"Nanti kalau kalian sudah berkeluarga semua. Ibu taruh di panti jompo saja ya?"
Anak mana yang tak terkejut mendengar permintaan semacam itu? Hal tersebut yang saya dan adik-adik rasakan begitu mendengar ucapan ibu yang tiba-tiba.
Sebenarnya tidak tiba-tiba juga. Semenjak bapak tiada ibu sudah sempat mengutarakan hal tersebut. Tentu saja kami sebagai anak-anaknya tak sependapat.
"Ngapain sih Bu tinggal di panti jompo? Tinggal sama aku aja. Nanti main sama cucu," ujar adik yang tengah.
"Tinggal sama aku dong anak pertama. Jadi nanti kalau lebaran kumpul di rumah," kata saya.

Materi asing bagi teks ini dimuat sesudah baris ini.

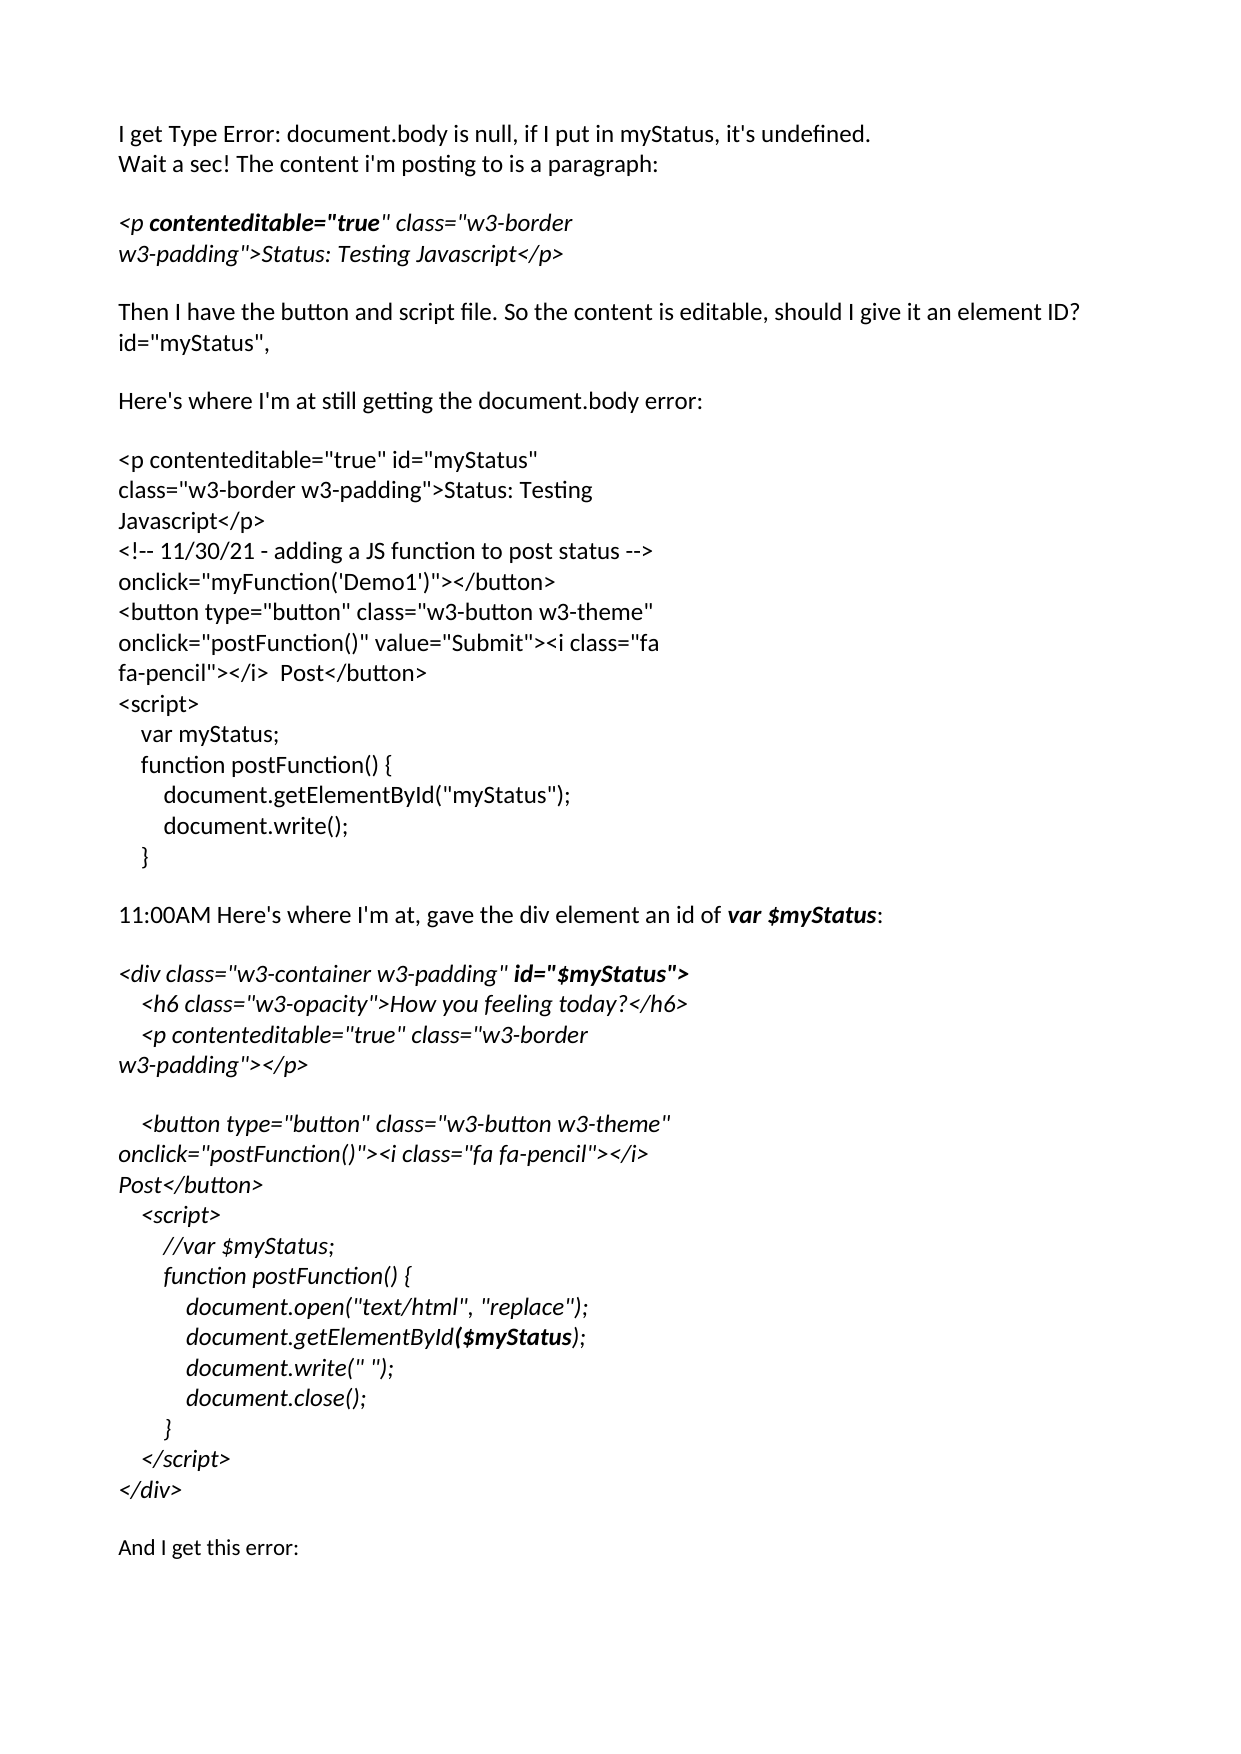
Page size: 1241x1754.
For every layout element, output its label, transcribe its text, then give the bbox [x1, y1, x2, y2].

text Here's where I'm at still getting the document.body error: [118, 385, 1122, 416]
text And I get this error: [118, 1533, 1122, 1561]
text document.getElementById($myStatus); [118, 1321, 1122, 1352]
text <div class="w3-container w3-padding" id="$myStatus"> [118, 958, 1122, 988]
text document.write(); [118, 810, 1122, 841]
text class="w3-border w3-padding">Status: Testing [118, 474, 1122, 505]
text fa-pencil"></i> Post</button> [118, 657, 1122, 688]
text id="myStatus", [118, 327, 1122, 357]
text </script> [118, 1443, 1122, 1474]
text <!-- 11/30/21 - adding a JS function to post status --> [118, 535, 1122, 566]
text document.write(" "); [118, 1352, 1122, 1382]
text <script> [118, 1199, 1122, 1230]
text </div> [118, 1474, 1122, 1504]
text 11:00AM Here's where I'm at, gave the div element an id of var $myStatus: [118, 899, 1122, 930]
text document.close(); [118, 1382, 1122, 1413]
text document.open("text/html", "replace"); [118, 1291, 1122, 1321]
text <button type="button" class="w3-button w3-theme" [118, 596, 1122, 627]
text <p contenteditable="true" id="myStatus" [118, 444, 1122, 474]
text <p contenteditable="true" class="w3-border [118, 207, 1122, 238]
text onclick="postFunction()" value="Submit"><i class="fa [118, 627, 1122, 657]
text Javascript</p> [118, 505, 1122, 535]
text } [118, 1413, 1122, 1443]
text <h6 class="w3-opacity">How you feeling today?</h6> [118, 988, 1122, 1019]
text I get Type Error: document.body is null, if I put in myStatus, it's undefined. [118, 118, 1122, 149]
text <button type="button" class="w3-button w3-theme" [118, 1108, 1122, 1138]
text <p contenteditable="true" class="w3-border [118, 1019, 1122, 1049]
text document.getElementById("myStatus"); [118, 779, 1122, 810]
text w3-padding"></p> [118, 1049, 1122, 1080]
text Then I have the button and script file. So the content is editable, should I give it an element ID? [118, 296, 1122, 327]
text } [118, 841, 1122, 871]
text onclick="myFunction('Demo1')"></button> [118, 566, 1122, 596]
text w3-padding">Status: Testing Javascript</p> [118, 238, 1122, 268]
text function postFunction() { [118, 1260, 1122, 1291]
text Wait a sec! The content i'm posting to is a paragraph: [118, 149, 1122, 179]
text function postFunction() { [118, 749, 1122, 779]
text Post</button> [118, 1169, 1122, 1199]
text <script> [118, 688, 1122, 718]
text //var $myStatus; [118, 1230, 1122, 1260]
text onclick="postFunction()"><i class="fa fa-pencil"></i> [118, 1138, 1122, 1169]
text var myStatus; [118, 718, 1122, 749]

"Eh, enggak bisa. Tinggal sama gue sebagai anak bungsu dan laki satu-satunya," sahut adik yang bungsu.
Begitulah tanggapan kami atas keinginan ibu tersebut.
"Nah, kan belum apa-apa sudah ribut. Biar adil sebaiknya ibu tinggal di panti jompo. Jadi nanti kalian jenguk ibu ramai-ramai," sahut ibu.
Saya yang paling dangkal bendungan air matanya tentu saja mewek mendengar perkataan ibu. Rasanya sedih saja membayangkan berpisah dengan ibu. Inginnya bisa menunggui ibu sampai tutup pol ajal matinya.
"Ibu enggak suka ya tinggal sama kita? Enggak pengen main sama cucu?" kata saya sambil bersimpuh di pangkuan ibu kala itu.
Ibu mengusap rambut saya dengan lembut.